##### Texto #####
Discurso ensaiado, evasivas e memória seletiva: esse foi o script do depoimento do ministro da Justiça Sergio Moro, que compareceu à Comissão de Constituição e Justiça (CCJ) do Senado, nesta quarta-feira (19), para tratar das denúncias do site noticioso The Intercept Brasil. A oitiva de Moro se estendeu das 9:16 às 17:49h, mas o ministro de Bolsonaro disse muito pouco.
Blindado pela base bolsonarista, Moro deixou sem resposta as perguntas “inconvenientes” formuladas pelos senadores que pretendiam esclarecer as acusações trazidas à tona pelo Intercept — mensagens trocadas entre o então juiz, a quem cabia julgar os processos da Lava Jato, e uma das partes nesses processos, os responsáveis pela acusação, o que configuraria conluio.
Brasileiros enganados
“O senhor enganou milhões de brasileiros. Peça desculpas e tenha a humildade de pedir demissão, pois não cabe a uma pessoa com todas essas acusações graves ser chefe da Polícia Federal”, cobrou o líder do PT, senador Humberto Costa (PE).
##### Extrato de dados #####
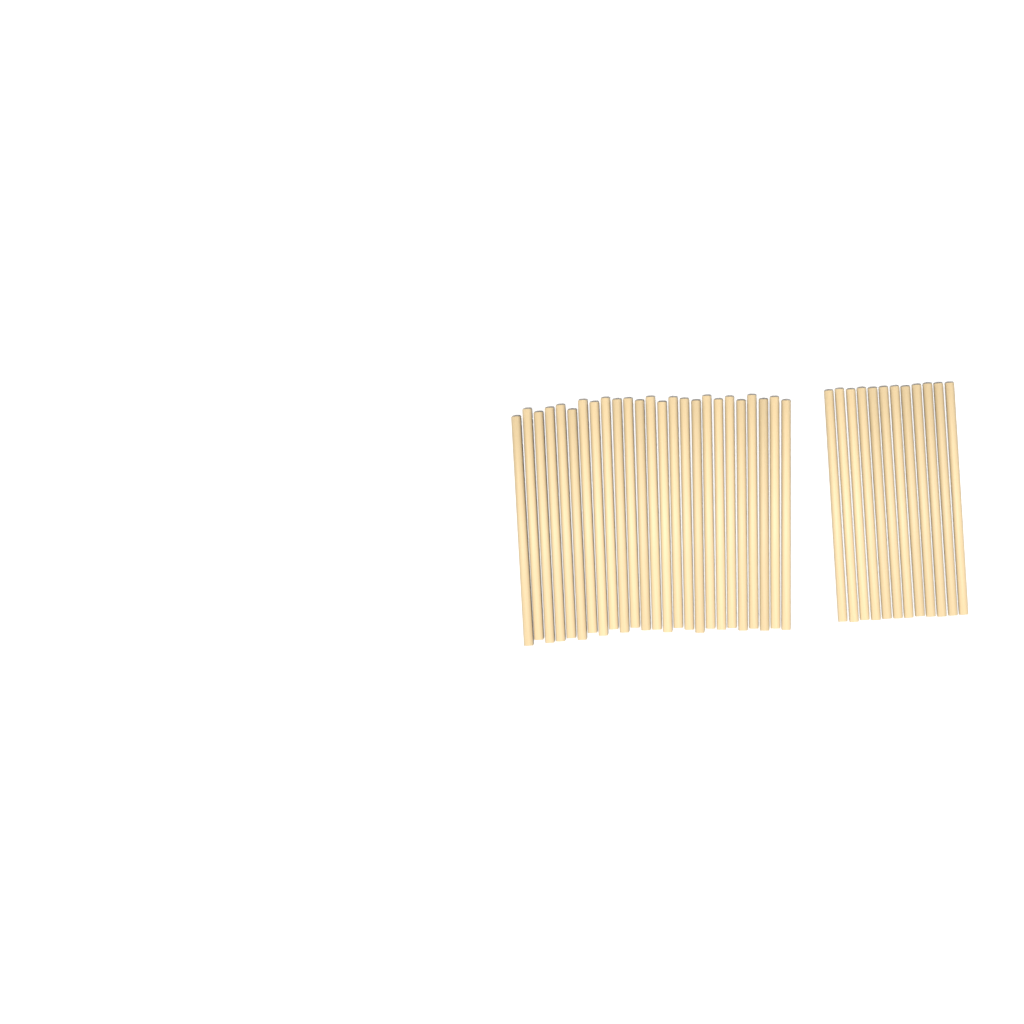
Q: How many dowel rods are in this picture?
#####
Reescreva o trecho do texto sobre o depoimento de Moro na CCJ que vai de "Blindado pela base" até "Humberto Costa (PE).", trocando "acusações" por "denúncias".

Blindado pela base bolsonarista, Moro deixou sem resposta as perguntas “inconvenientes” formuladas pelos senadores que pretendiam esclarecer as denúncias trazidas à tona pelo Intercept — mensagens trocadas entre o então juiz, a quem cabia julgar os processos da Lava Jato, e uma das partes nesses processos, os responsáveis pela acusação, o que configuraria conluio.
Brasileiros enganados
“O senhor enganou milhões de brasileiros. Peça desculpas e tenha a humildade de pedir demissão, pois não cabe a uma pessoa com todas essas denúncias graves ser chefe da Polícia Federal”, cobrou o líder do PT, senador Humberto Costa (PE).